Neha DaveMoneycontrol Research
HDFC Bank, one of the largest and most consistent private sector banks in the country, witnessed yet another quarter of solid net profit growth in March.
The lender's net profit grew 20 percent year -on-year (YoY), further underscoring its impeccable track record of consistent growth in earnings of over 25 percent in the last 10 years while maintaining pristine asset quality.
We expect the bank to keep reporting profitable growth over the next few years, as it enjoys dual moats (competitive advantage) on both the asset side and the liability side. High-margin retail loans constitute 57 percent of the bank's total loans and low-cost CASA deposits (current and savings accounts) account for 43 percent of its total deposits.
The bank's recent decision to raise capital will adequately equip it to garner more market share in an environment where a large part of the banking system has been rendered weak due to asset quality woes.
Operating performance further improves
HDFC Bank’s Q4 FY18 numbers were as consistent as ever. Net interest income (NII), the difference between interest earned and interest paid, increased 17.7 percent, driven by an expanding loan book that grew at pace much faster than that of the system. Net interest margin (NIM) came in at 4.3 percent.

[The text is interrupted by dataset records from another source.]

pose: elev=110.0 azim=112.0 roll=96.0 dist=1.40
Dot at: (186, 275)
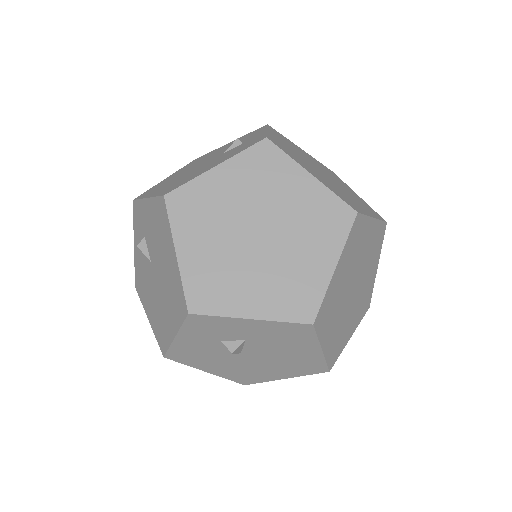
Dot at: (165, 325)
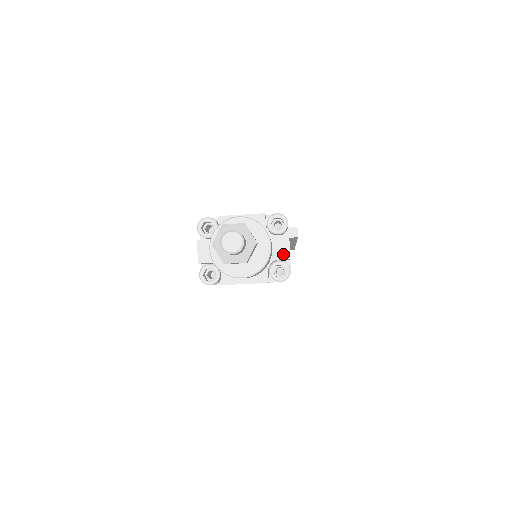
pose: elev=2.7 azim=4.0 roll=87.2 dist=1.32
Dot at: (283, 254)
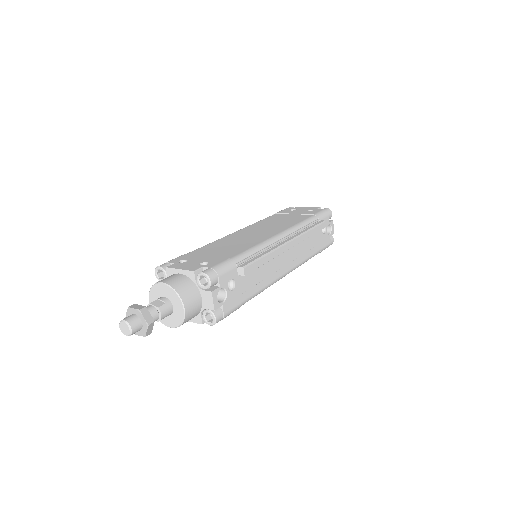
Dot at: (209, 306)
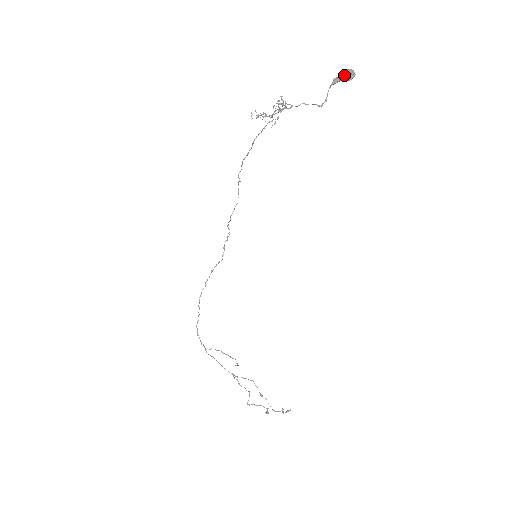
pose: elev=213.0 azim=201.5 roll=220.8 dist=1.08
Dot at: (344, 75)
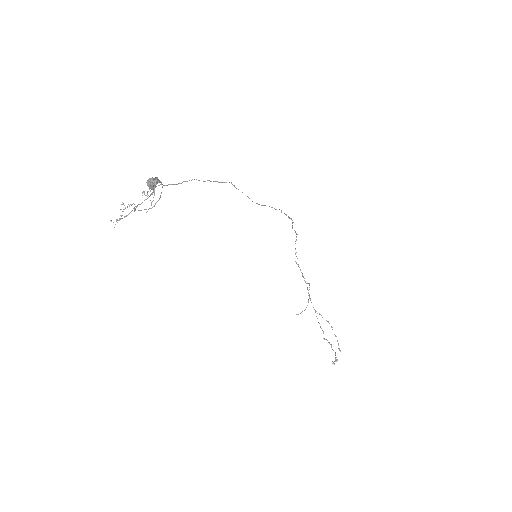
Dot at: (148, 185)
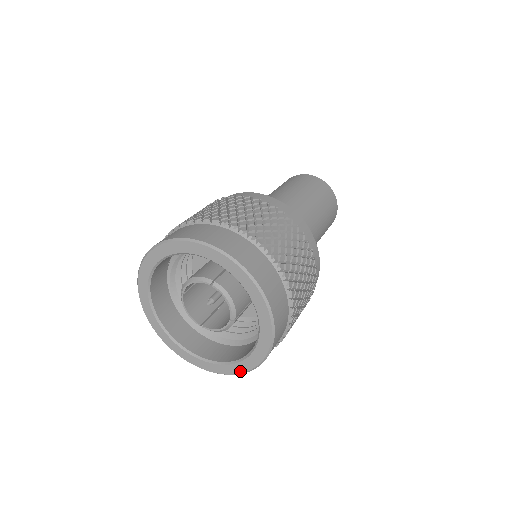
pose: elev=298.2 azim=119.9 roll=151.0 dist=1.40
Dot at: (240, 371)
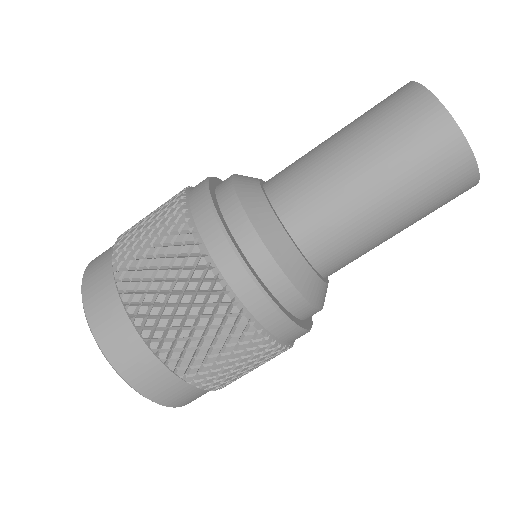
Dot at: occluded
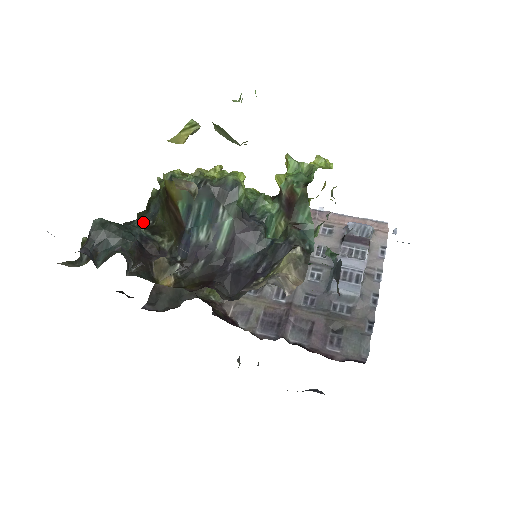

The lender also witnessed a more-than-decent growth in other income, which rose 22.7 percent YoY. This was underpinned by a rise in fee income from third-party distribution of financial products, processing fees and credit card charges.
Operating leverage improved significantly as the core cost-to-income ratio declined to 40.6 percent from 42.4 percent in the same quarter last year, led by a controlled expansion of the bank's branch network and digital initiatives.
The lender continued to maintain its impeccable asset quality, with gross and net non-performing assets, as a percentage of total loans, coming in at 1.3 percent and 0.4 percent, respectively, as on March 31. Its capital adequacy, at 14.8 percent, remained well above the regulatory requirement of 10.875 percent.

Balance sheet growth has been robust; size is not a deterrent
HDFC Bank reported total advances of Rs 6.58 lakh crore as on March 31, an increase of 19 percent from the end of the previous fiscal year. Of all its advances, retail loans witnessed a growth of 27 percent on year, while the bank's wholesale loan book, which is made up of its loans to corporates, grew by 9.4 percent.
Deposit growth spiked 22.5 percent YoY, thereby easing the lender's loan-to-deposit ratio to 83.5 percent. This is actually quite good when you compare it with the system's average growth of 10.3 percent and 6.7 percent in loan and deposit growth, respectively. More importantly, this also demonstrates the bank’s ability to consistently increase its market share in loans and deposits on a higher base and across credit cycles.
For instance, in FY18, HDFC Bank’s share in the system's incremental deposit and credit growth stood at 20.2 percent and 12.8 percent, respectively. This clearly shows how the bank is gaining market share when competitors are vacating the space because of their weak capital position and their burden of non-performing loans.
Fresh capital will be a catalyst for future growth
In today's market, where public sector banks are saddled with huge non-performing assets and constrained by lack of sufficient capital, we expect HDFC Bank to strengthen its position in corporate lending by gaining market share from public sector banks, while maintaining its leadership position in retail segment.
The lender is is waiting for the government’s approval for its recently- announced plan to raise Rs 24,000 crore of capital, which will aid balance sheet growth and accelerate earnings.
Reasonable valuation and sustainable earnings growth
HDFC Bank is one of the largest wealth-creating stocks on Indian bourses, having grown 127 times in value in the last 20 years (generating 27 percent of compounded annual returns (CAGR)). Given the consistent and steady price performance of the stock, one can't help wondering if investors should look at the stock incrementally now and if it could continue doing well. In our view, the answer is yes.
The stock currently trades at a one year forward P/B ratio (price-to-book) estimate of 3.6, which is in line with its historical range. We have seen small and mid-sized private banks with higher earnings growth getting sharply re-rated and enjoying premium valuations.
As such, the difference between HDFC Bank’s valuation and that of these private banks has narrowed, and the stock seems reasonably priced. The equally strong performance of its subsidiaries, HDB Financial Services and HDFC Securities, also lends some comfort. Overall, we expect HDFC Bank’s considerable moat to aid high and sustainable future earnings growth, notwithstanding its large size. This makes it a must-own stock among Indian equities.